[Start of section]
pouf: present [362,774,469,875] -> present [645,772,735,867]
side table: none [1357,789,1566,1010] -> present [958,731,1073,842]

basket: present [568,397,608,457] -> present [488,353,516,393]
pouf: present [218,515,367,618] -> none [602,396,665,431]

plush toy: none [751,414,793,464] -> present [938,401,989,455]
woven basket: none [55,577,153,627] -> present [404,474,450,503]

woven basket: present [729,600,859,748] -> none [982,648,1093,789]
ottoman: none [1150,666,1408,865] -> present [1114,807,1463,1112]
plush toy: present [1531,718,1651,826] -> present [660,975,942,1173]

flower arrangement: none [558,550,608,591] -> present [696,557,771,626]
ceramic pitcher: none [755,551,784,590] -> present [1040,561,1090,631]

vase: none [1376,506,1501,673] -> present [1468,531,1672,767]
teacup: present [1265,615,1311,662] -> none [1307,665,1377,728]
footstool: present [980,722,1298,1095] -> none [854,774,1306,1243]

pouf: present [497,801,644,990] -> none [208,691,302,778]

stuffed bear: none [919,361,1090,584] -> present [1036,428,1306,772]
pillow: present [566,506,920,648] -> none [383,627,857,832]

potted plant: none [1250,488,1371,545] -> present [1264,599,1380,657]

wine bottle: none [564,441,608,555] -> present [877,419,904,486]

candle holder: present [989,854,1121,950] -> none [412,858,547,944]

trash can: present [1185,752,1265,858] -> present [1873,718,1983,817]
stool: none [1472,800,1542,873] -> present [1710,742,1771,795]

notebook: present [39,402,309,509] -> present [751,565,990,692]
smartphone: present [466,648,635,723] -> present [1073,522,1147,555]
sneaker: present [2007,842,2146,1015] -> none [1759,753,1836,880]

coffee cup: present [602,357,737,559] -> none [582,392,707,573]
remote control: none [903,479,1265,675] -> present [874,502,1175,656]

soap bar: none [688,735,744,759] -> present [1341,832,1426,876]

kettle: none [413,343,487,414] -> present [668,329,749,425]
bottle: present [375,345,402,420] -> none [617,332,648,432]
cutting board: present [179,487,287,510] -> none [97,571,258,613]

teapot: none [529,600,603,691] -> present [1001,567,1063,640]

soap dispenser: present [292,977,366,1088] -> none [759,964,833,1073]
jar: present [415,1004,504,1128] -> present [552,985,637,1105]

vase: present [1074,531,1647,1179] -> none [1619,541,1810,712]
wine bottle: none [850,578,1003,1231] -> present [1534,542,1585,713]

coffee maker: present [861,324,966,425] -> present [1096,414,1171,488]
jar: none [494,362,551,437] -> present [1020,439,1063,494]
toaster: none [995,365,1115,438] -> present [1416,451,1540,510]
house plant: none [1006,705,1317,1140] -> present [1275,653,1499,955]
[End of section]
REQUIRED ACTION -
Check each line above for the string "vase" and return those that contain it.

RESPONSE TO THE TASK -
vase: none [1376,506,1501,673] -> present [1468,531,1672,767]
vase: present [1074,531,1647,1179] -> none [1619,541,1810,712]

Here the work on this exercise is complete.